TWO Ruthin veterans have spoken of their delight at having their service to the Royal British Legion recognised by the town.
Ted Evans, 92, and William Fowlie, 85, both from Ruthin were presented with plaques at the Ruthin Town Council meeting.
Ted served for years in the Merchant Navy and Bill served in the Royal Welsh Fusiliers.
After retiring from the services both men became involved in fundraising for the Royal British Legion.
They have a combined sixty years service to the Legion, and William now acts as the standard bearer for the Ruthin branch.
After the meeting the men spoke of their pride in the award and how people are taking an interest in the work of the Legion.
Mr Fowlie said: “It was a most pleasent surprise. It shows at least that our efforts don’t go unnoticed which is nice.
People come up to me during thePoppy Appeal and during conversations it hurts me to hear people don’t know where their relatives from the First World War or the Second World War are laid to rest.”
Mr Evans added: “What is surprising is the youngsters taking an interest in the Poppy Appeal. Over the last two years we spent £2.6 million on the blind veterans centre in Llandudno. There is quite a lot money going out and hopefully quite a bit coming in.”
Mr Evans served for 13 years in the Merchant Navy joining up in 1937.
During the war he survived ten Atlantic crossings to bring vital supplies to the home front.

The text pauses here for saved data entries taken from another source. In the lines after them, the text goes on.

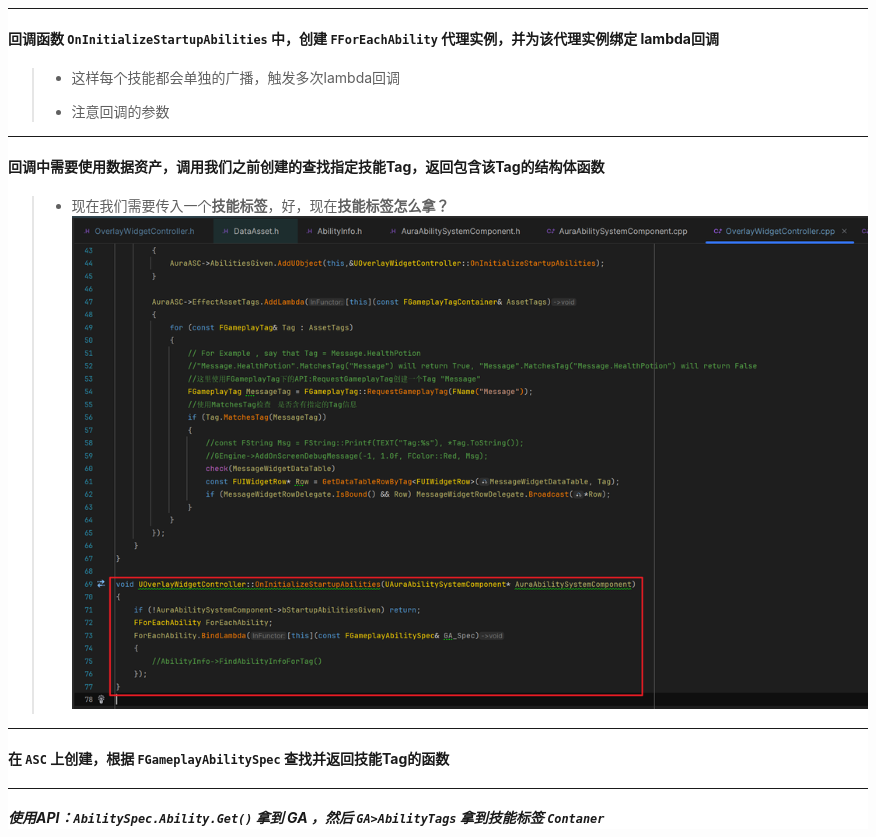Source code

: 
------

#### 回调函数 `OnInitializeStartupAbilities` 中，创建 `FForEachAbility` 代理实例，并为该代理实例绑定 lambda回调

>   - 这样每个技能都会单独的广播，触发多次lambda回调
>
>   - 注意回调的参数


------

#### 回调中需要使用数据资产，调用我们之前创建的查找指定技能Tag，返回包含该Tag的结构体函数

>   - 现在我们需要传入一个**技能标签**，好，现在**技能标签怎么拿？**![这里是图片](./Image/GAS_113/31.png)
>


------

#### 在 `ASC` 上创建，根据 `FGameplayAbilitySpec` 查找并返回技能Tag的函数


------

##### 使用API：`AbilitySpec.Ability.Get()` 拿到 GA ，然后 `GA>AbilityTags` 拿到技能标签 `Contaner`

Mr Evans said: “Two of us went off to the recruiting office in Rhyl. Joe Burnett unfortunately was lost, his name is on the memorial.
“My father wouldn’t let me join the Navy but the old vicar in Llanelidan said ‘don’t worry I’ll get him a job at sea.’
He did that and that was in 1937.
“My first trip was to Galveston. I served right through the war I did ten Atlantic crossings during the war and finished up on the tugs in Liverpool in 1950.”
He went on to join the legion in the 1970s but was involved in the Poppy appeal before he joined the legion.
Mr Fowlie joind the Royal Welsh Fusiliers in 1946 and went onto serve in Burma during the post independence period.
Ruthin’s deputy mayor Stephen Beach said it was great that the councillors had the oppurtunity to show their gratitude to the volunteers.
He said: “It was a tribute to them for all their service. They are always there year after year raising money. They have done a lot for the town and it was time that they were recognised by the town as we are very grateful for all their service.”